Dándose cuenta de que Cal lo estaba mirando con cara de preocupación, Mike intentó sonreír.
–La casa estará lista cuando volvamos de la luna de miel.
–No pareces muy… –su amigo dudó, como buscando la palabra apropiada– optimista –dijo por fin. Pero Mike no aceptó la invitación para sincerarse–. Muy bien. Seguro que Willow y tú podéis vivir sin moqueta durante un mes. Y no hay prisa en amueblar la habitación de los niños –añadió, intentando aliviar la tensión–. A menos que haya algo que no me has contado. Eso explicaría el retorno del hijo pródigo.
–Mi padre estuvo unos días en el hospital. Por eso volví –explicó Mike–. Nunca fue mi intención quedarme en Melchester.
–Hasta que conociste a Willow –asintió Cal–. ¿Sabe ella que no piensas seguir con el periódico? Solo lo pregunto porque cuando estuvimos tomando una copa la semana pasada, tuve la impresión de que te veía como el empresario del año –añadió–. No le has contado lo de Maybridge, ¿verdad?
–Ocúpate de tus asuntos, Cal.
–Voy a ser testigo de tu boda. Esto es asunto mío.
–Ya la conoces. Willow pertenece a una de las mejores familias del país.
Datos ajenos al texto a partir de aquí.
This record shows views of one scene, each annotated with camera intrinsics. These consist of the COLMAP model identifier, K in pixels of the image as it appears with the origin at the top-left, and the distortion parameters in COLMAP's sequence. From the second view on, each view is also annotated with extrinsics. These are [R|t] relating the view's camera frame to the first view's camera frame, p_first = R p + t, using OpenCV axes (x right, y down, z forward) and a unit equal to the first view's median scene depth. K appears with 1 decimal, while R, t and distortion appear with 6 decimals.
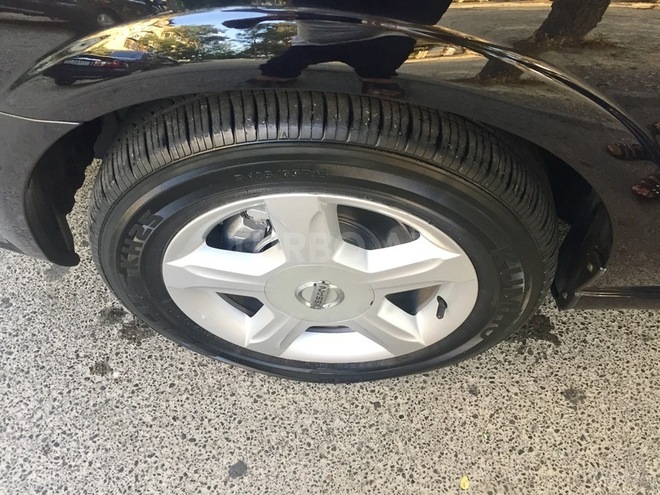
lens RADIAL K [[570.4, 0, 331.6], [0, 570.4, 245.3], [0, 0, 1]] dist [0.100870, -0.138489]
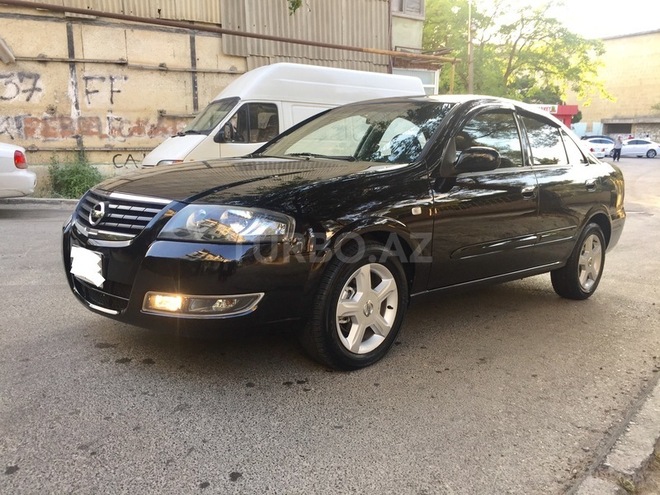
lens RADIAL K [[563.4, 0, 332.3], [0, 563.4, 248.0], [0, 0, 1]] dist [0.121360, -0.169936]
pose [[0.674483, -0.134285, 0.725975, -2.147150], [0.577618, 0.708403, -0.405614, 0.891616], [-0.459815, 0.692916, 0.555372, -0.840842]]
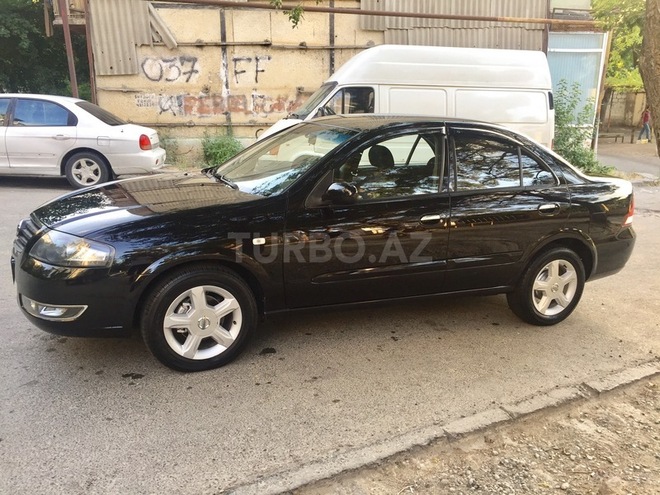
lens RADIAL K [[569.9, 0, 329.2], [0, 569.9, 248.4], [0, 0, 1]] dist [0.094679, -0.114405]
pose [[0.885776, -0.115073, 0.449621, -0.822551], [0.362815, 0.775821, -0.516205, 1.736305], [-0.289424, 0.620371, 0.728954, -2.092043]]
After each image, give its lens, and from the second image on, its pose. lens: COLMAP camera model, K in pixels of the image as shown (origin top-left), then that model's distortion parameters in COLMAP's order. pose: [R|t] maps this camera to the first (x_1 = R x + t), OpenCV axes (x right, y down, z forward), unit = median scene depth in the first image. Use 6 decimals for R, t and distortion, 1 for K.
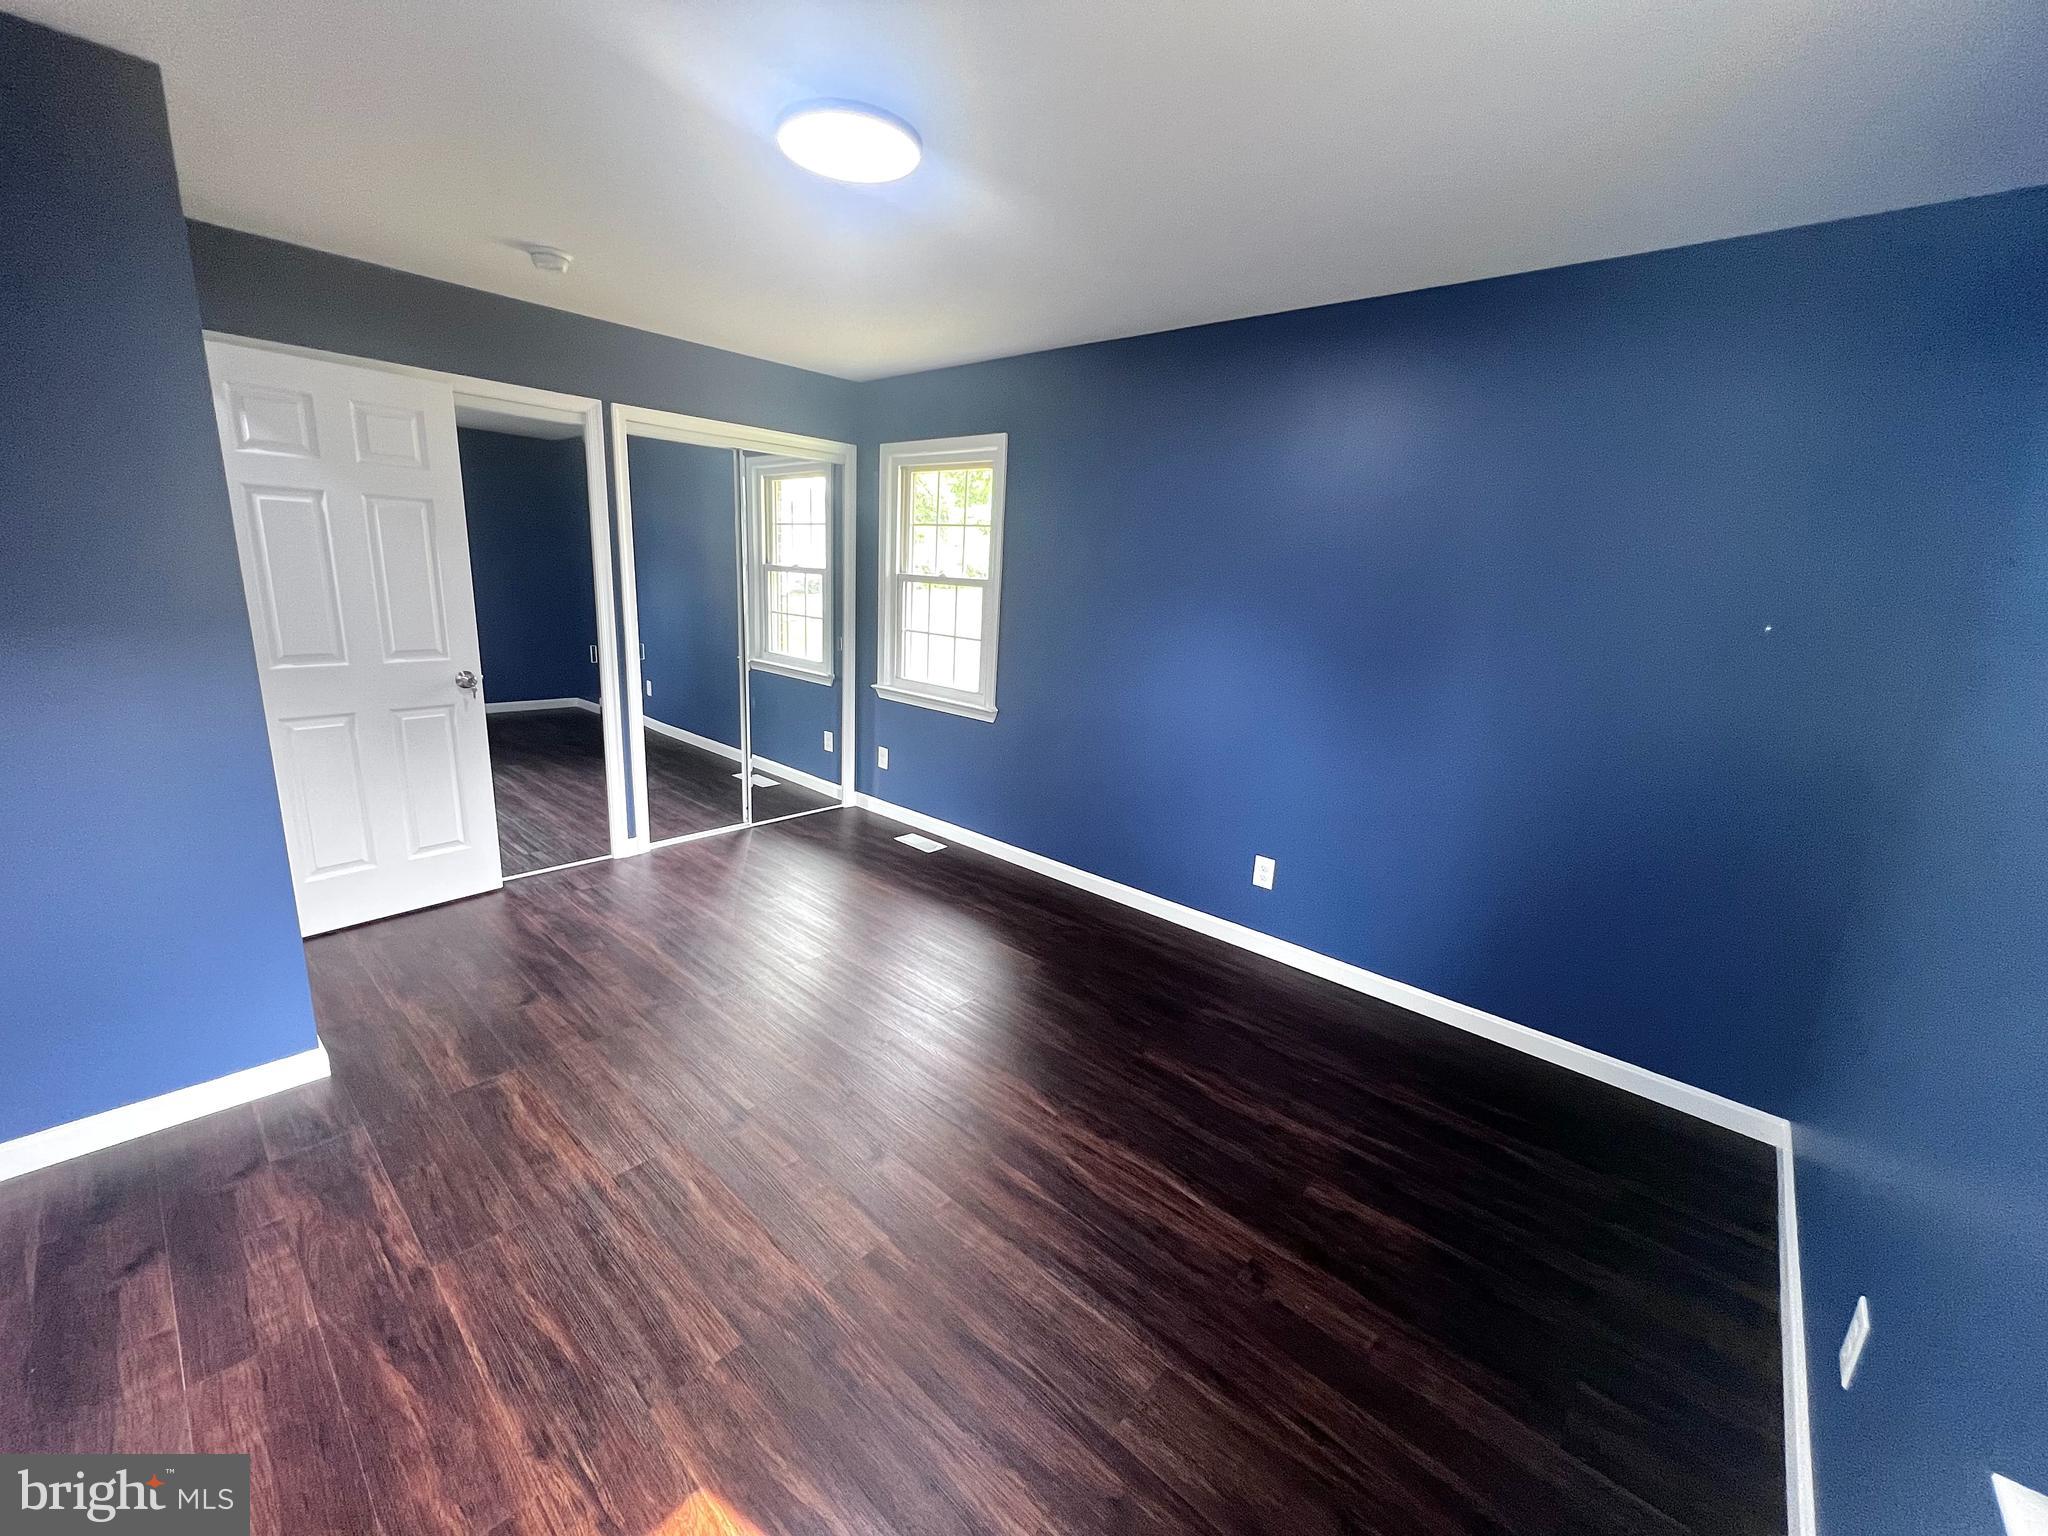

Solo estaba haciendo tiempo escribiendo artículos de sociedad en el periódico hasta que uno de los amigos de su padre le ofreciera convertirse en Lady Algo.
–¿Perdona? ¿Has leído algo de lo que tu novia escribe en el periódico?
–Vivo con el Chronicle, Cal. Pero no estoy preparado para dormir con él –murmuró Mike–. Bueno, vale. Si dieran premios por escribir sobre la Asociación de Jardines locales, ella se los llevaría todos, pero supongo que entenderás por qué no le he pedido que se instalara en mi taller de Maybridge y viviera de lo que gano con mis propias manos.
–¿Lo que no estás dispuesto a hacer por tu padre estás dispuesto a hacerlo por amor? Si yo estuviera en tu pellejo, admito que haría lo mismo –sonrió Cal–. Quizá la guardería debe ser una prioridad después de todo.
–Mi padre cree que ha sido sutil dándonos pistas.
–¿El infarto no ha conseguido calmarlo?
–¿Infarto? Estoy empezando a sospechar que no era más que una indigestión.
Pero había conseguido lo que quería. Mike había vuelto a casa a toda prisa para dirigir el Chronicle y la revista Country Chronicle mientras su madre se llevaba al viejo Armstrong de vacaciones. Unas largas vacaciones. Debería haber salido corriendo cuando su padre, que odiaba ir de vacaciones, aceptó hacer un crucero de seis semanas.
–No sé. Quizá estoy siendo demasiado cínico. Fuera lo que fuera, le ha recordado que también él es mortal.
–¿Eso es todo? ¿No hay ningún otro problema?